Underestimation of duration of ventricular activation by 12-lead ECG compared with direct measurement of activation duration derived from implanted pacemaker leads.

AIM

To determine extent to which 12-lead ECG QRS duration (QRSd) reflects ventricular activation duration compared with time relations from unpaced ventricular myograms in cardiac resynchronisation therapy (CRT) patients.

METHODS

Left (LV) and right ventricular (RV) myograms were recorded during spontaneous rhythm from in-situ pacemaker leads in 77 patients receiving CRT; 14 'normal activation' (unpaced QRSd <12 ms), 10 'simple left bundle branch block' (LBBB, QRSd 120-149 ms), 40 'advanced LBBB' (QRS ≥ 150 ms) and 13 right bundle branch block. Delay in onset (Q-LV, Q-RV) and duration (dur-LV, dur-RV) of activation were measured.
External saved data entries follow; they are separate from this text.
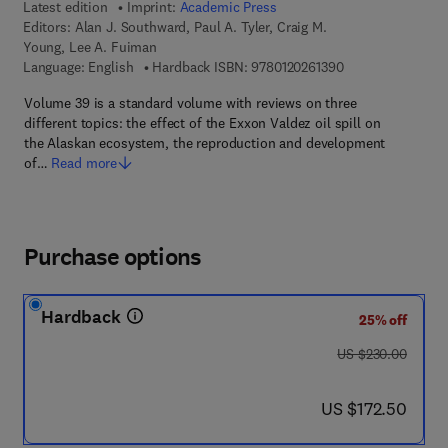
Latest edition
Imprint:
Academic Press
Editors:
Alan J. Southward, Paul A. Tyler, Craig M.
Young, Lee A. Fuiman
9 7 8 - 0 - 1 2 - 0 
Language: English
Hardback ISBN:
9780120261390
Volume 39 is a standard volume with reviews on three
different topics: the effect of the Exxon Valdez oil spill on
the Alaskan ecosystem, the reproduction and development
of…
Read more
Purchase options
Hardback
25% off
was US $230.00
US $230.00
now US $172.50
US $172.50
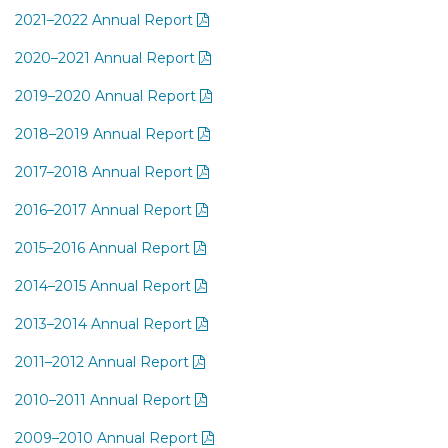
2021–2022 Annual Report
2020–2021 Annual Report
2019–2020 Annual Report
2018–2019 Annual Report
2017–2018 Annual Report
2016–2017 Annual Report
2015–2016 Annual Report
2014–2015 Annual Report
2013–2014 Annual Report
2011–2012 Annual Report
2010–2011 Annual Report
2009–2010 Annual Report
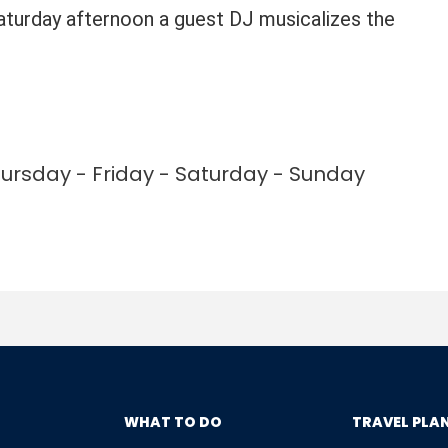
Saturday afternoon a guest DJ musicalizes the
rsday - Friday - Saturday - Sunday
WHAT TO DO
TRAVEL PLA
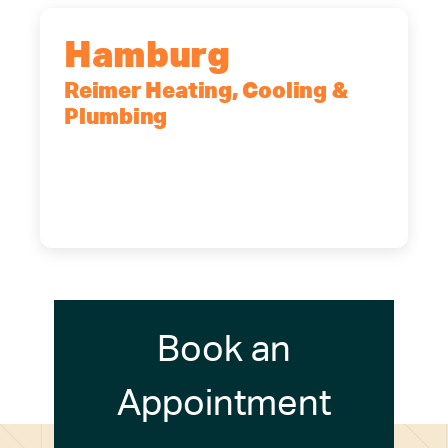
Hamburg
Reimer Heating, Cooling &
Plumbing
5700 Maelou Dr., Hamburg, NY,
14075
(716) 249-4311
(716) 272-2371
Book an
Appointment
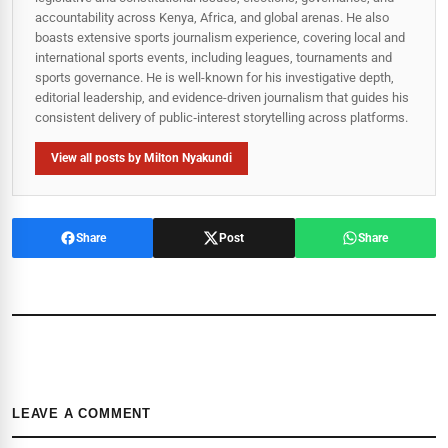
accountability across Kenya, Africa, and global arenas. He also
boasts extensive sports journalism experience, covering local and
international sports events, including leagues, tournaments and
sports governance. He is well-known for his investigative depth,
editorial leadership, and evidence-driven journalism that guides his
consistent delivery of public‑interest storytelling across platforms.
View all posts by Milton Nyakundi
Share
Post
Share
LEAVE A COMMENT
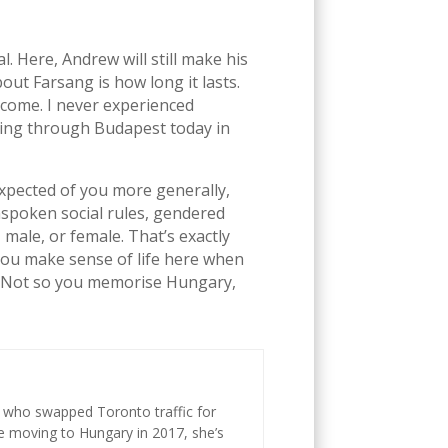
 Here, Andrew will still make his
ut Farsang is how long it lasts.
lcome. I never experienced
lking through Budapest today in
expected of you more generally,
unspoken social rules, gendered
male, or female. That’s exactly
 you make sense of life here when
y. Not so you memorise Hungary,
st who swapped Toronto traffic for
ce moving to Hungary in 2017, she’s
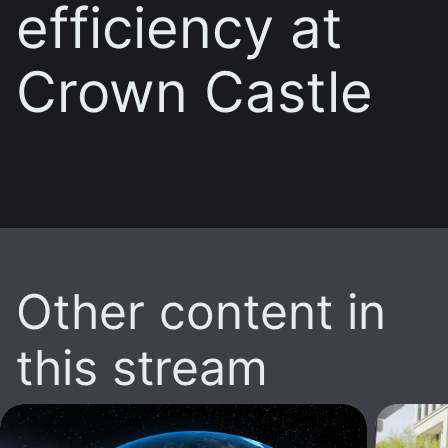
efficiency at
Crown Castle
Other content in
this stream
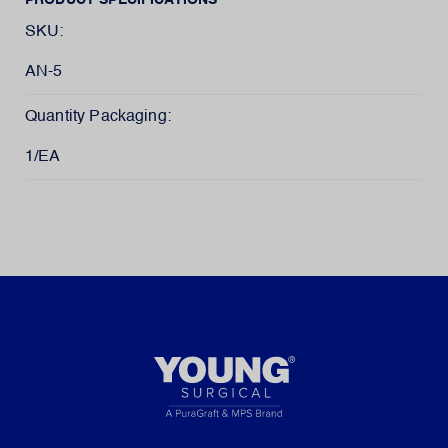
PRODUCT SPECIFICATIONS
SKU:
AN-5
Quantity Packaging:
1/EA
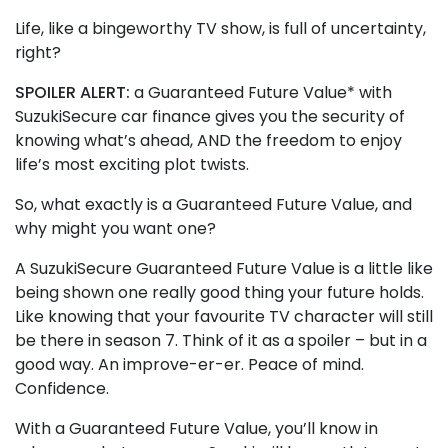
Life, like a bingeworthy TV show, is full of uncertainty,
right?
SPOILER ALERT:
a Guaranteed Future Value* with
SuzukiSecure car finance gives you the security of
knowing what’s ahead, AND the freedom to enjoy
life’s most exciting plot twists.
So, what exactly is a Guaranteed Future Value, and
why might you want one?
A SuzukiSecure Guaranteed Future Value is a little like
being shown one really good thing your future holds.
Like knowing that your favourite TV character will still
be there in season 7. Think of it as a spoiler – but in a
good way. An improve-er-er. Peace of mind.
Confidence.
With a Guaranteed Future Value, you’ll know in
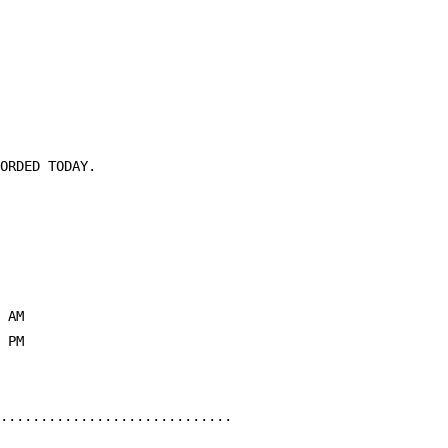
ORDED TODAY.

 AM

 PM

.............................
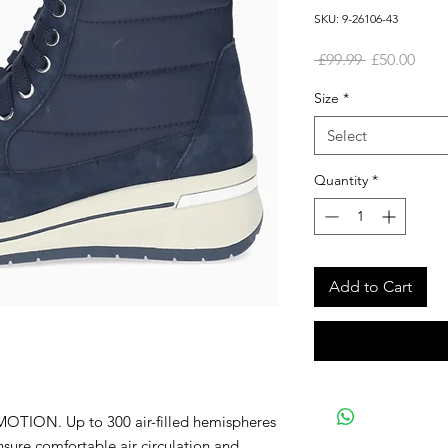
SKU: 9-26106-43
Regular
Sale
 £99.99 
£50.00
Price
Pric
Size
*
Select
Quantity
*
Add to Cart
OTION. Up to 300 air-filled hemispheres
re comfortable air circulation and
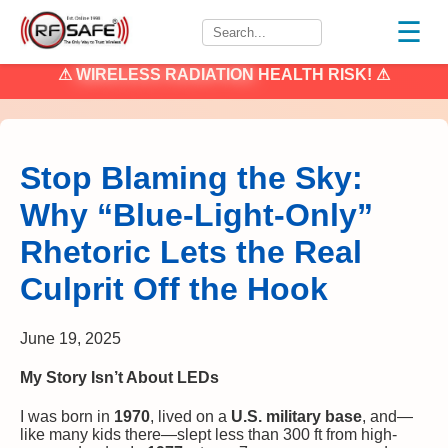
☰
⚠
WIRELESS RADIATION
HEALTH RISK! ⚠
Stop Blaming the Sky:
Why “Blue-Light-Only”
Rhetoric Lets the Real
Culprit Off the Hook
June 19, 2025
My Story Isn’t About LEDs
I was born in
1970
, lived on a
U.S. military base
, and—
like many kids there—slept less than 300 ft from high-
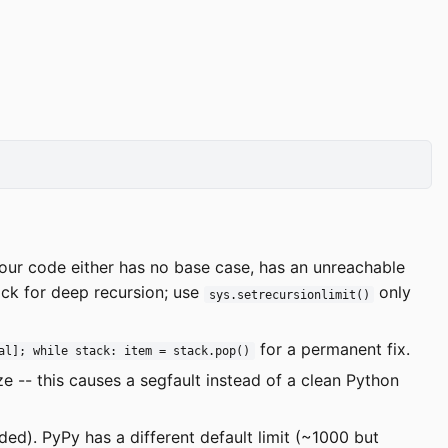
ur code either has no base case, has an unreachable
tack for deep recursion; use
only
sys.setrecursionlimit()
for a permanent fix.
al]; while stack: item = stack.pop()
e -- this causes a segfault instead of a clean Python
ed). PyPy has a different default limit (~1000 but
Interventricular delay (ΔT: Q-LV minus Q-RV) and 'LV-overrun' (time between end 12-lead QRS and Q-end LV myogram) were calculated.

RESULTS

'Normal activation': Neither Q-LV, Q-RV (38 ± 6 ms, 39 ± 11 ms), nor dur-LV, dur-RV (66 ± 9 ms, 81 ± 25 ms) differed. ΔT (-1 ± 11 ms) was not different from zero, nor was Q-end LV (104 ± 10 ms) different from QRSd (p=0.09). 'Simple LBBB': Q-LV (102 ± 28 ms) was longer than 'normal activation' (p<0.001), but Q-RV, dur-LV, and dur-RV were no different. ΔT (54 ± 23 ms) was increased (p<0.001) and Q-end LV (187 ± 48 ms) was longer than QRSd (p=0.005). 'Advanced LBBB': Q-LV (115 ± 52 ms) was longer than 'normal activation' (p<0.001) but Q-RV was no different, so ΔT (72 ± 47 ms) was increased (p<0.001 compared to normal, p=0.04 compared to simple LBBB). Dur-LV (102 ± 27 ms) was also prolonged, so Q-end LV (218 ± 48 ms) was longer than QRSd (p<0.001). Longer LV-overrun was associated with longer ΔT (p<0.001).

CONCLUSIONS

Prolonged LV myopotential duration, associated with interventricular delay, is electrically silent on 12-lead QRSd. Unpaced surface QRSd underestimates true duration of native LV activation in CRT patients.